Most important, the time horizon of how this can play out is not remote. A practical value investor does not just look for undervalued stocks. He should look for undervalued stocks with a catalyst in the visible time horizon.

A hardcore value investor may say that market prices are irrelevant and he is happy with an undervalued stock even if the stock market is closed for the next 50 years. Some even emotionally dismiss the concept of volatility risk as pipe dream of pointy-heads from the ivory tower.

Unfortunately, an investor does grow older every year (which is another concept originated from the ivory tower, by biology professors this time),  and one will eventually have to retire, stop earning labor income, and draw on his savings. At that moment, market prices are as real as a business’s fundamental.

A stock that is going to be undervalued for a long period of time is risky, because the pain you are going to feel from stock portfolio depreciation is real, and is not academic at all when you stop earning any labor incomes.

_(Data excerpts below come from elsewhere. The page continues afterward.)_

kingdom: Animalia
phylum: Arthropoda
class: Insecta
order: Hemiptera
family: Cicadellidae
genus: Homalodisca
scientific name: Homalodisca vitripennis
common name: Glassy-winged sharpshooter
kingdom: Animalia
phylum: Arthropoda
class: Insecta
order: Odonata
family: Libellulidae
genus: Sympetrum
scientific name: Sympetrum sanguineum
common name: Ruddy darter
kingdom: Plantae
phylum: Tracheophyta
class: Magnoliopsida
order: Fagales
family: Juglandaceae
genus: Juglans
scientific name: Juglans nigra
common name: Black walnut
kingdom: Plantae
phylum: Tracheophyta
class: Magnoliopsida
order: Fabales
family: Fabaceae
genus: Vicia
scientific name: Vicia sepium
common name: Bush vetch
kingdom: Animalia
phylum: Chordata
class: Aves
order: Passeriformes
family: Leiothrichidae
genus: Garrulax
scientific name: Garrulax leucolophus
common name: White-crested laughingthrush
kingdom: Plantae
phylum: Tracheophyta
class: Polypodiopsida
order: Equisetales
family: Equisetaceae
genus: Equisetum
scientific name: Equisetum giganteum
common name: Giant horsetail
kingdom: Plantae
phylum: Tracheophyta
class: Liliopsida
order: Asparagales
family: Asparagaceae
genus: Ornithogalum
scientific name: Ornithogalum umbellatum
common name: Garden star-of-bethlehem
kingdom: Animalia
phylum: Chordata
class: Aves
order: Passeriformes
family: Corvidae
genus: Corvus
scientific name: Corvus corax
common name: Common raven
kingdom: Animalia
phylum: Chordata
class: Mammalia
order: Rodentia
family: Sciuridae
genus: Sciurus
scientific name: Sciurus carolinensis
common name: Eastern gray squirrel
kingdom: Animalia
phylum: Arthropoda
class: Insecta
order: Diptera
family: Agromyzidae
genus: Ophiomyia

For those who argue that volatility always creates better buying opportunities, I hope they are not advising retirees to earn the double-down capital from gathering shopping carts in local Wal-Mart stores in a chilly winter morning.

At that vulnerable moment in the market and in our life, it is precious to have a majority shareholder standing ready to take sell orders from you when Mr. Market is AWOL.